It is two months since I last analysed the ASX benchmark indices for the Switzer Super Report when I asked the question, “will the ASX’s significant support zone hold?”
At this stage, using a subjective ‘rule’ that I have observed over the last twenty years or so, I can report that the ASX’s significant support zone has indeed held, whether the ASX200 or All Ords index is analysed.
The significant support zone is between 4925 and 5000 on the ASX200 (Code: XJO).
In the candlestick weekly chart below this support zone is shown by the blue rectangle that runs horizontally through the middle of the chart.
This is a significant support zone for a number of reasons.
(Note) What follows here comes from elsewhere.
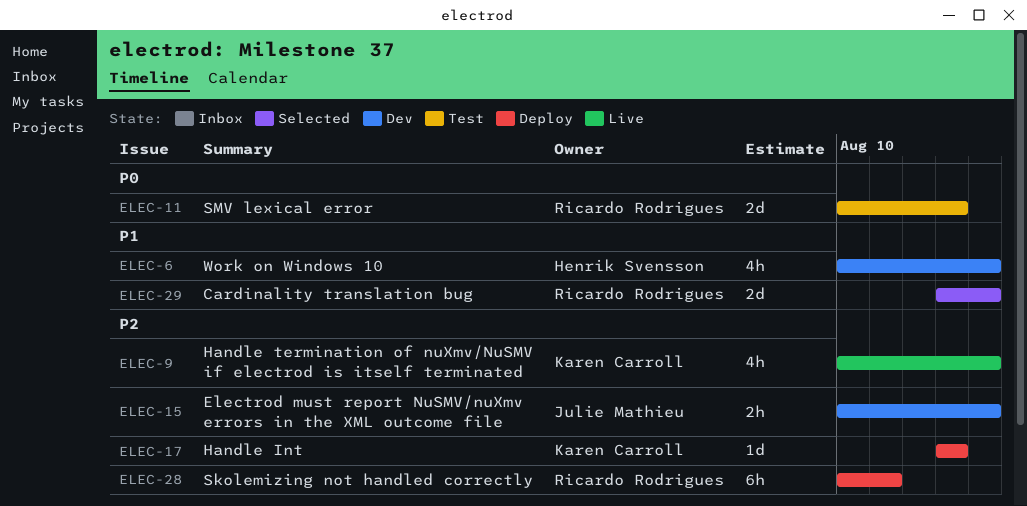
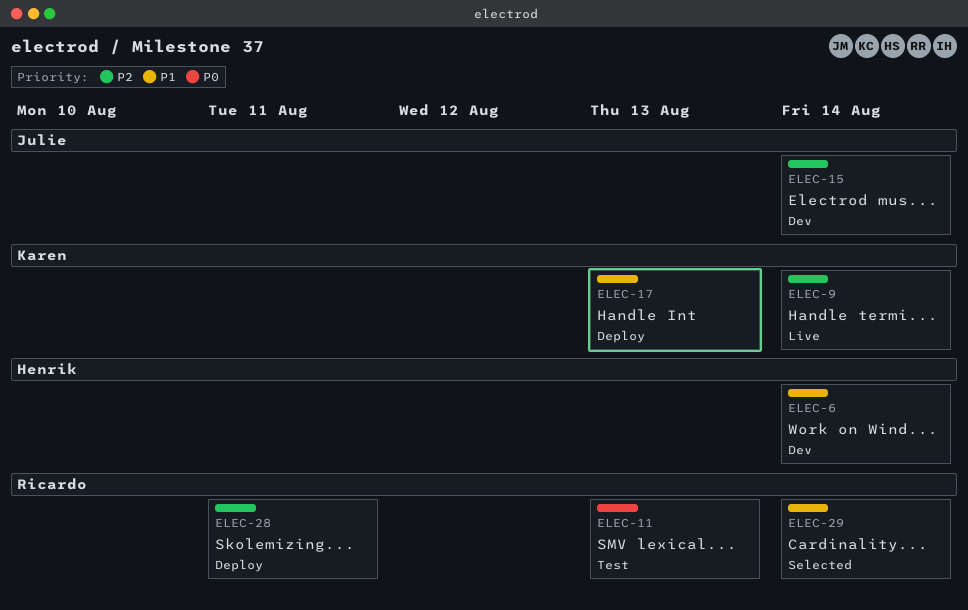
ELEC-17, priority: P2 -> P1

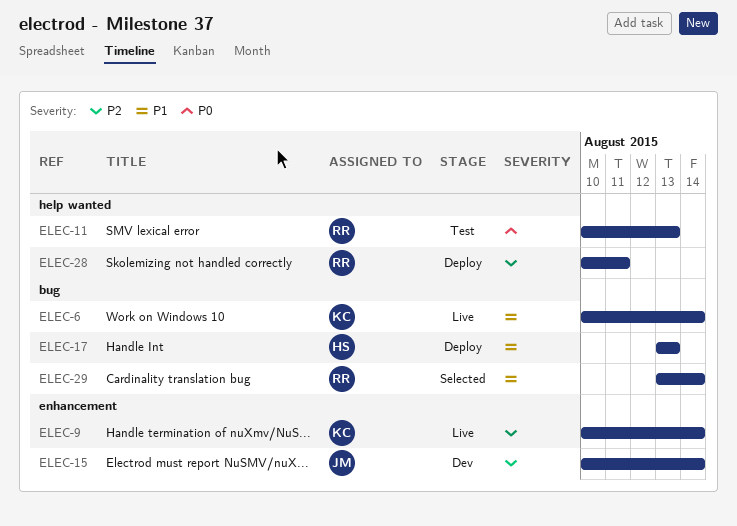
ELEC-6, status: Dev -> Live
ELEC-6, owner: Henrik -> Karen
ELEC-17, owner: Karen -> Henrik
Firstly, it coincides with the mid-point retracement level of the 2008 bear market, that is, a gain of 50% of the fall that occurred in 2008. Secondly, this zone has been a resistance area and a support area on numerous occasions since November 2009, each time making the area a more and more significant technical zone.
The subjective ‘rule’ that I use is that an index can fall below a support zone for up to 7 trading days and then must rise back into the support zone for the support zone to be deemed to have held. (The same applies to a resistance zone with vice versa price movement.) Since January there have two 7 day closes below the support zone and one 5 day set of closes, hence my analysis that the support zone has held… so far.
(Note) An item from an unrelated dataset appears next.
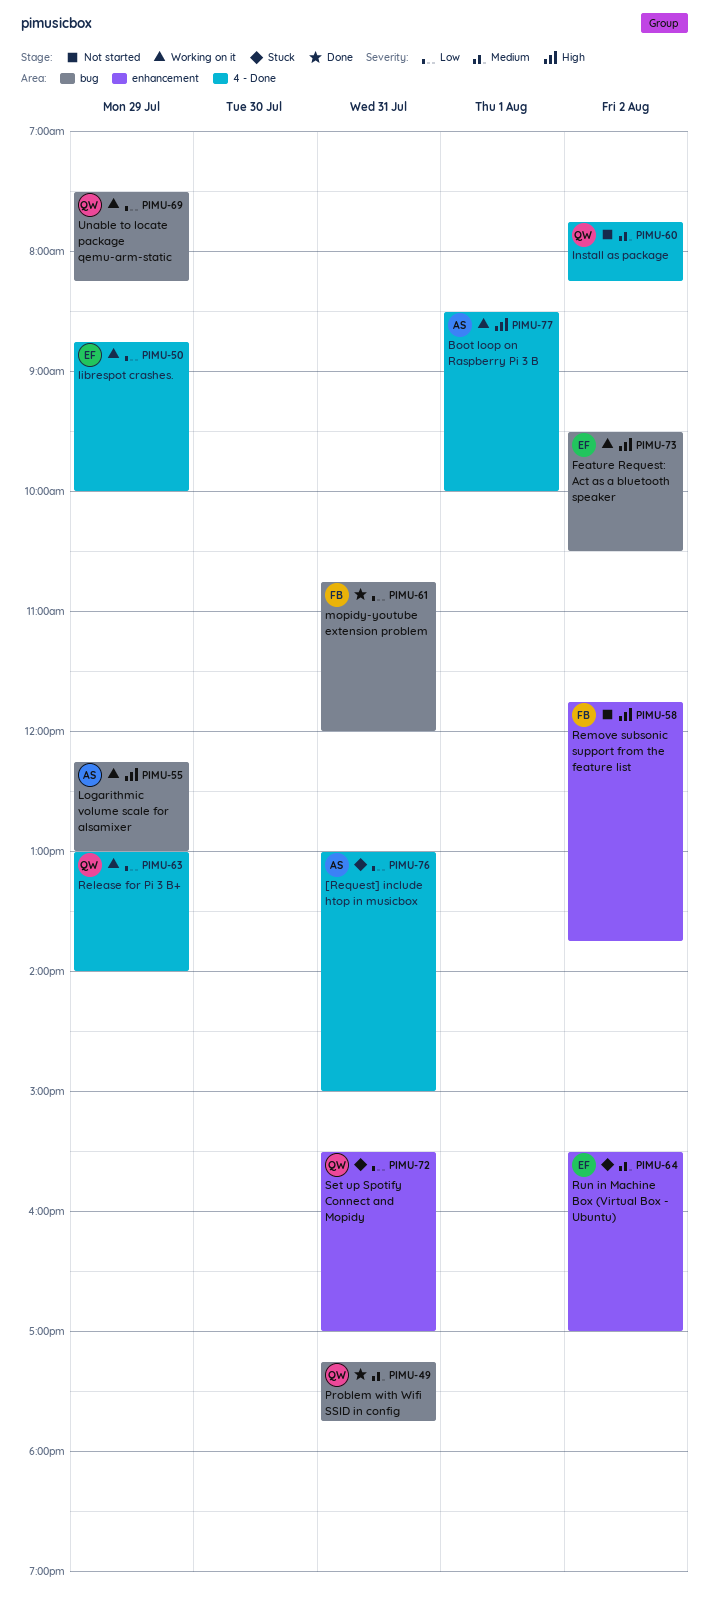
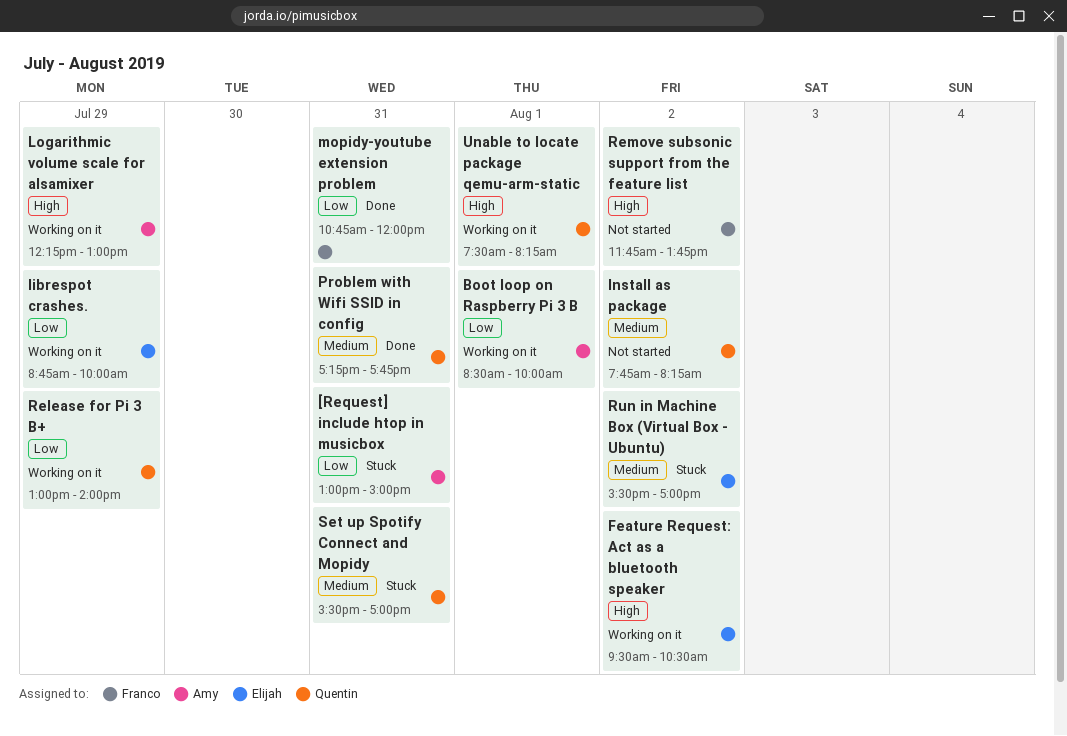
Boot loop on Raspberry Pi 3 B, priority: High -> Low
Set up Spotify Connect and Mopidy, priority: Low -> Medium
Unable to locate package qemu-arm-static, priority: Low -> High
Unable to locate package qemu-arm-static, day: Jul 29 -> Aug 1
Last week’s big green candle indicates that buyers have regained control over sellers. This was achieved on the back of rising volumes during February which adds some more credence to the rally.
Also shown on the chart are two long term channels indicated by the upper and lower bold red rising trend lines, a rising channel, and the upper and lower bold black declining trend lines, a falling channel.
The bigger picture analysis is that the ASX is still in a primary down trend and needs to rise above some overhead resistance levels to be deemed in a longer term up trend again. The first good news, besides the horizontal support zone holding, is that the lower bold red trend line of the seven year rising channel has held. As has the down trending channel lower bold black trend line.
The overhead resistance levels include the two horizontal resistance zones shown in blue on the chart and the two thinner red and black trend lines which all coincide in roughly the same area. This means firstly reaching 5400 and then rising above 5500 and remaining above this level for at least 7 trading days.
To achieve this will require that the both large cap resource and financial stocks play a role in pushing the index higher. The large cap resource stocks have started playing their role with both BHP and RIO providing entry signals on our longer term timing system over the last 2 to 3 weeks. The question is whether they will continue to rise and help push the index higher or at least keep it above this significant support zone? Or will they fall to their trailing stop levels and take the wind out of the sails of this greenshoots rise on the stock market?
Gary Stone is the Founder and Managing Director of Share Wealth Systems.
As usual from Gary , excellent review of the Chart and its implications. Thank you.
Thanks for your analysis.
Does the “7 day rule” apply to all “strengths” of resistance ?
Maybe bands of stronger resistance are simply wider, e.g. in this case between 4800-5000 rather than 4925-5000 so you then wouldn’t need the 7 day rule.
There is discretion on this one hence it being a ‘rule’ and not a rule. :).
It definitely applies more to significant support & resistance zones than the minor ones. I show the minor ones in a thinner blue rectangle.
Let’s define significant: tested as support and resistance multiple times; can be wider if you wish to bring that in but the wider must be supported by technical evidence.
In this instance, technically I can’t see evidence for the bottom of the zone going lower than 4900, maybe at a push to 4880 but no lower.